Her goodbye was brief. Two words, one of which started with the letter “F.” Her mama apparently hadn’t taught her to be ladylike any more than mine had taught me. I decided to drive back out to Andy’s place because, frankly, I couldn’t think what else to do.
Chapter 23
*
I headed out to the condominium complex where Andy lived, thrilled that I wasn’t going to have to type up a report on the day’s events. The truth was, I had no plan afoot, no strategy whatever for wrapping this business up. I didn’t have a clue to what was going on. I was driving randomly from one side of the city to the other, hoping that I could shake something loose. I was also avoiding my apartment, picturing the gendarmes at my door with a warrant for my arrest. Andy represented one of the missing links. Someone had designed an elaborate scheme to discredit Lance and eliminate two key engineers at Wood/ Warren. Andy had facilitated the frame-up, but once Olive was blown to kingdom come, he must have decided to blow town himself. If I could pinpoint the connection between Andy Motycka and the person who’d suckered him into it, then maybe I could figure out what the payoff was. The electronic gates at The Copse stood open, and I passed through without attracting armed guards or vicious dogs. A tall, fair-haired woman in a jumpsuit was walking an apricot poodle, but she scarcely looked at me. I parked my car in the slot Andy had left in the wake of his departure.
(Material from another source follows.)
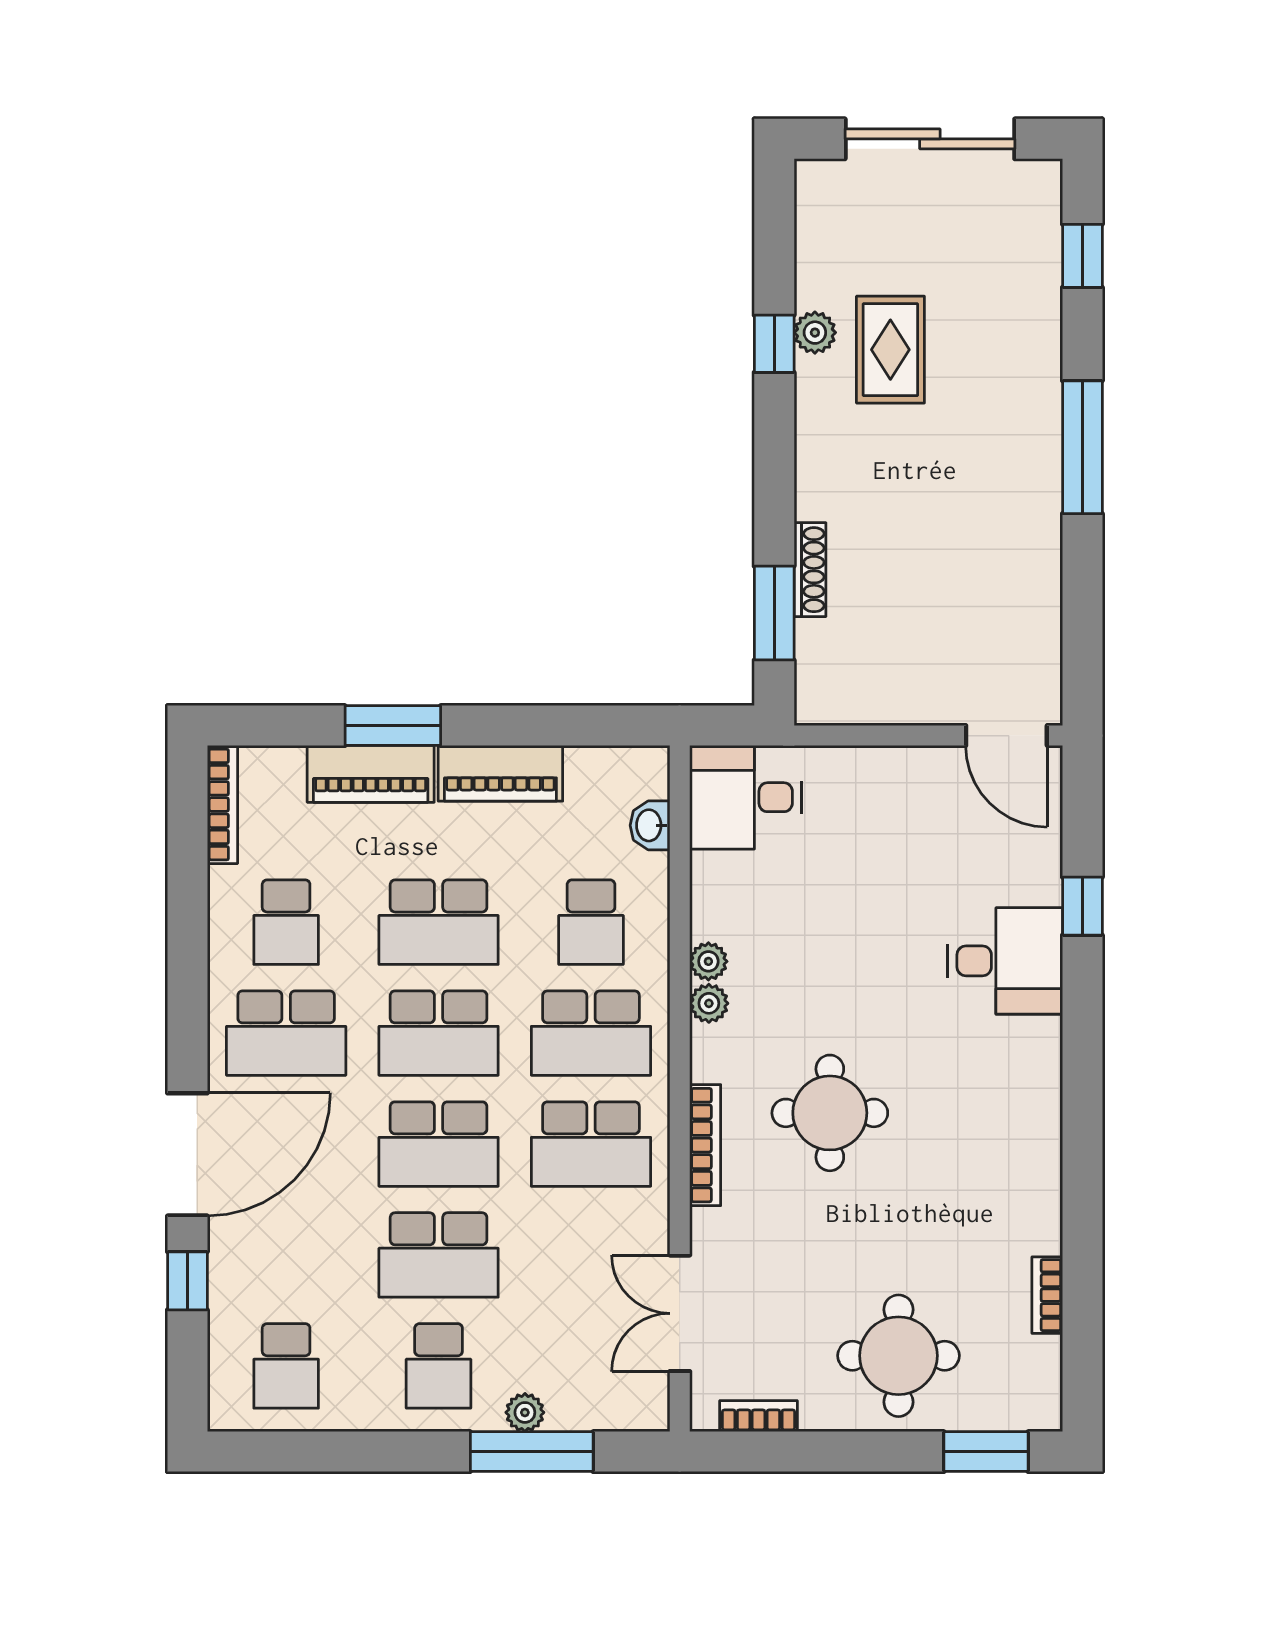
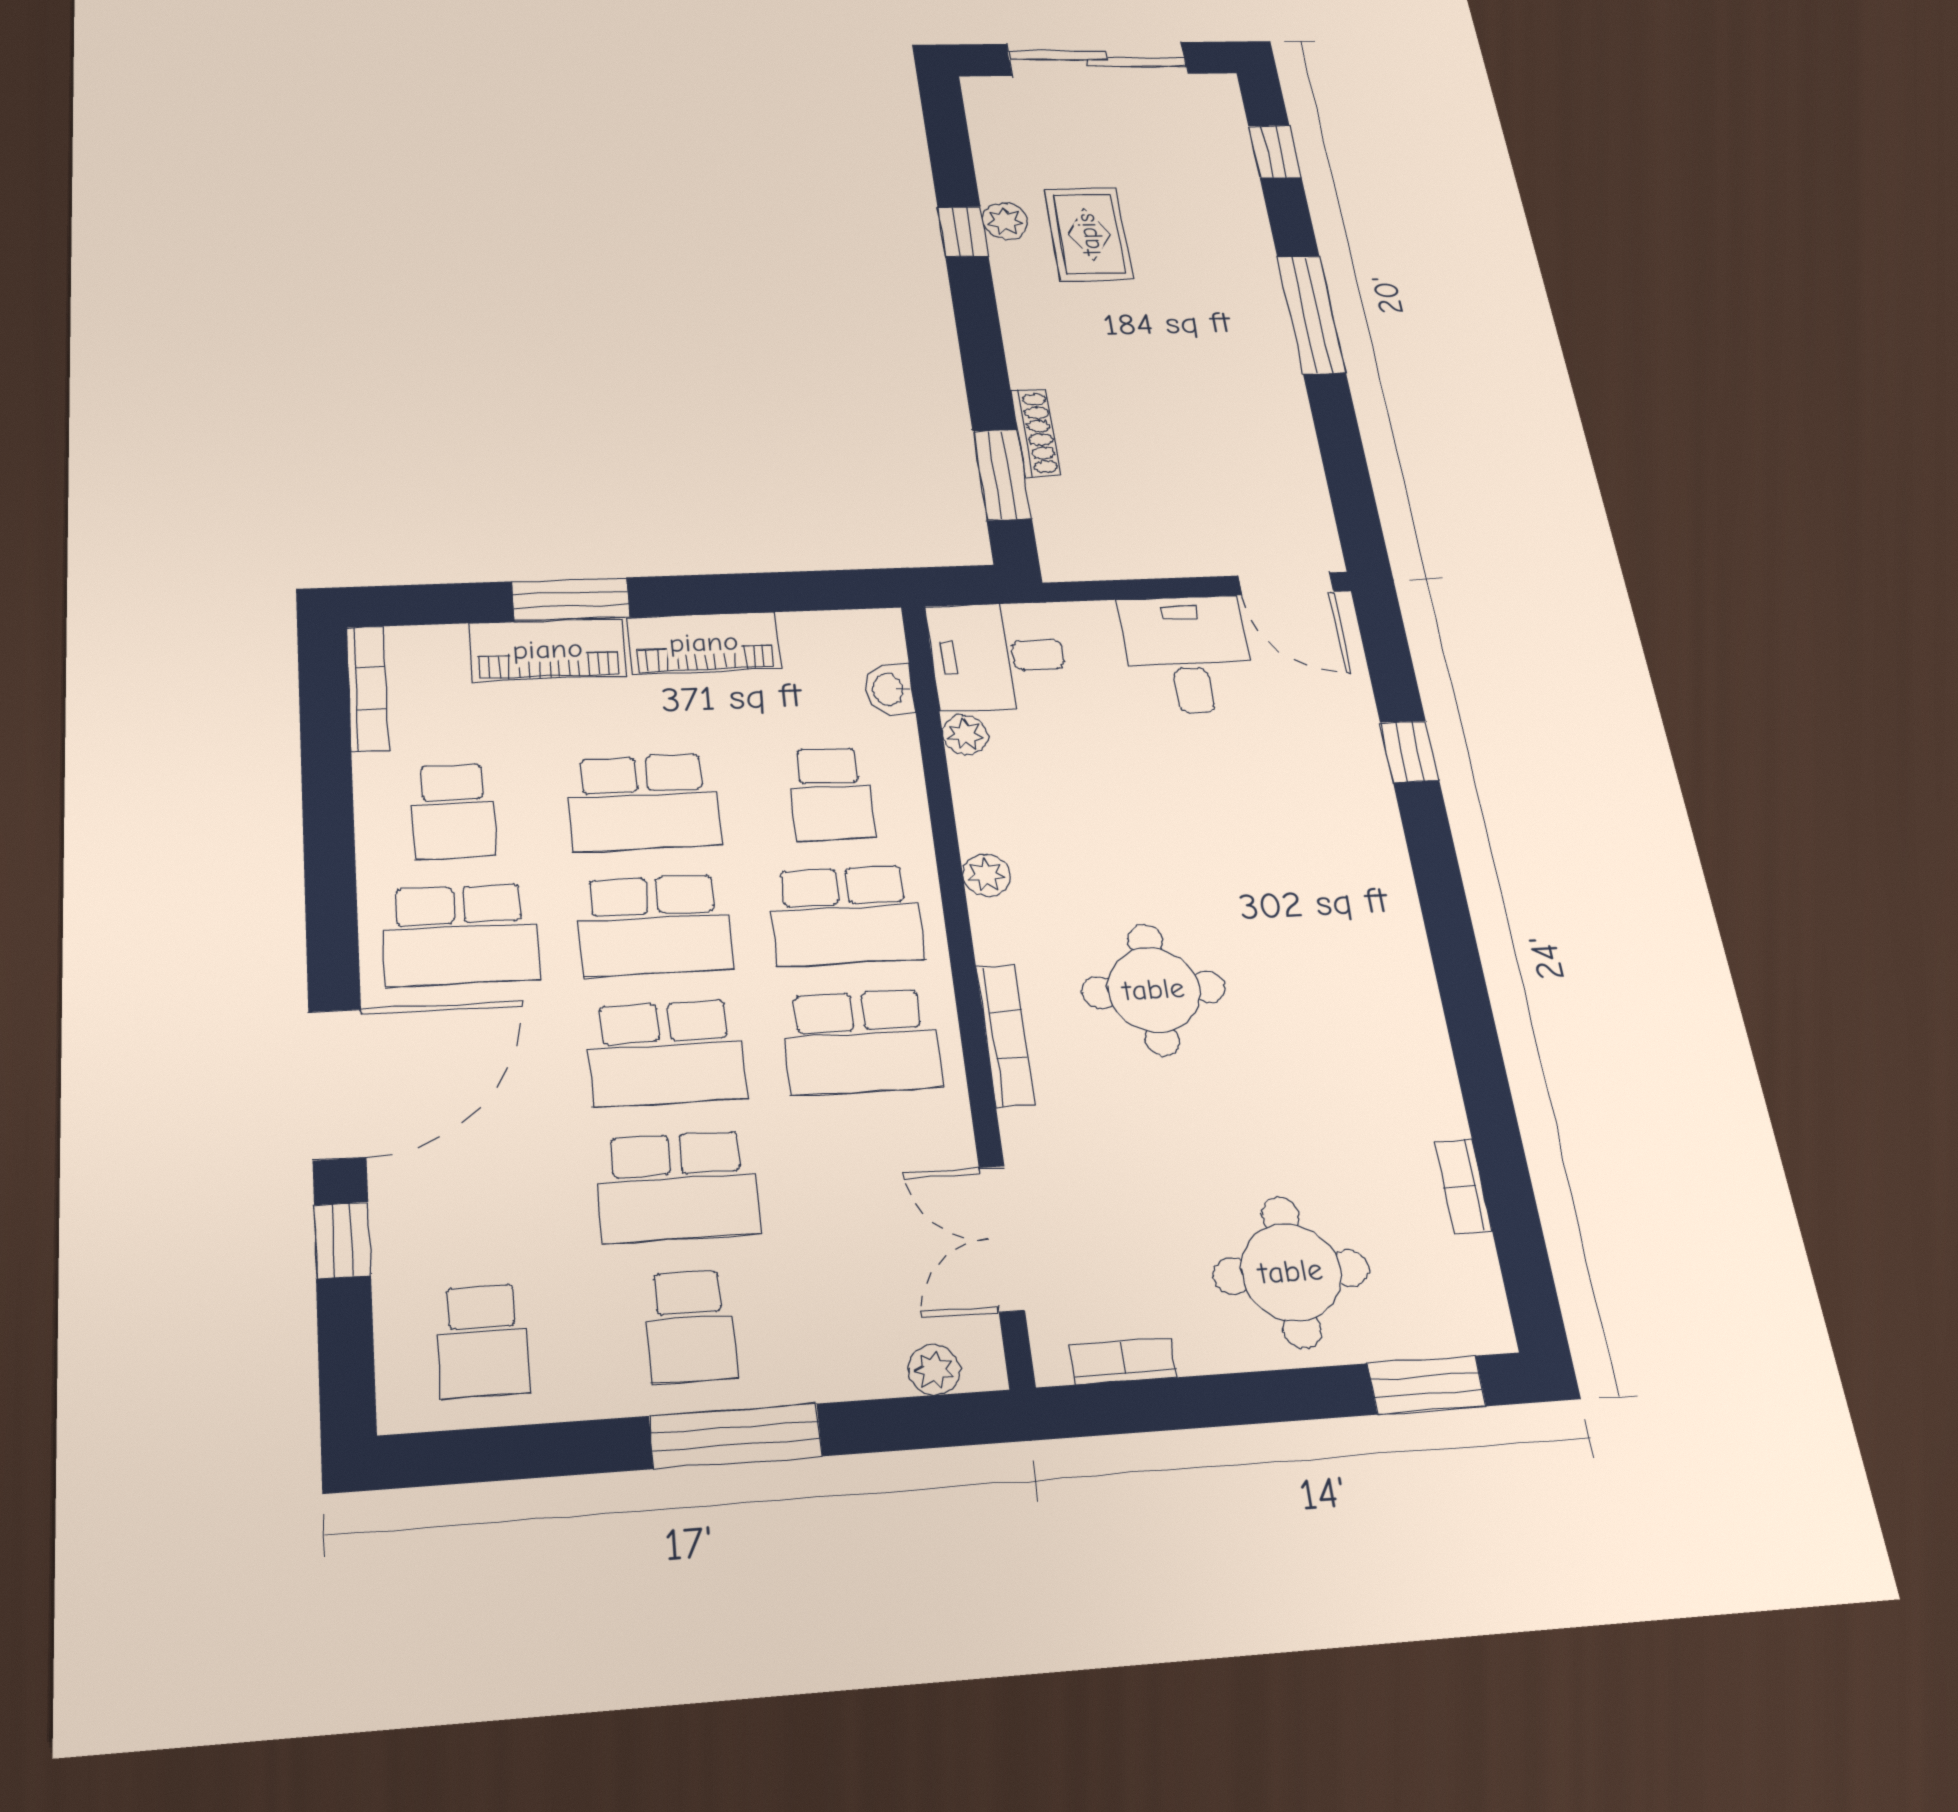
plant: (708, 961) -> (965, 735), moved
desk: (1005, 961) -> (1187, 655), moved, turned -90
plant: (525, 1412) -> (934, 1370), moved
window: (532, 1452) -> (736, 1436), moved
I trotted up to the second-floor landing and let myself in with the front-door key, which I knew from past experience he kept hidden on the cornice above the front door. I confess I sniffed the air apprehensively as I let myself in, mindful that Andy might have ended up in the same state as Lyda Case. The apartment smelled benign and the dust that had settled on the empty bookshelves attested to the fact that no one had been here for days.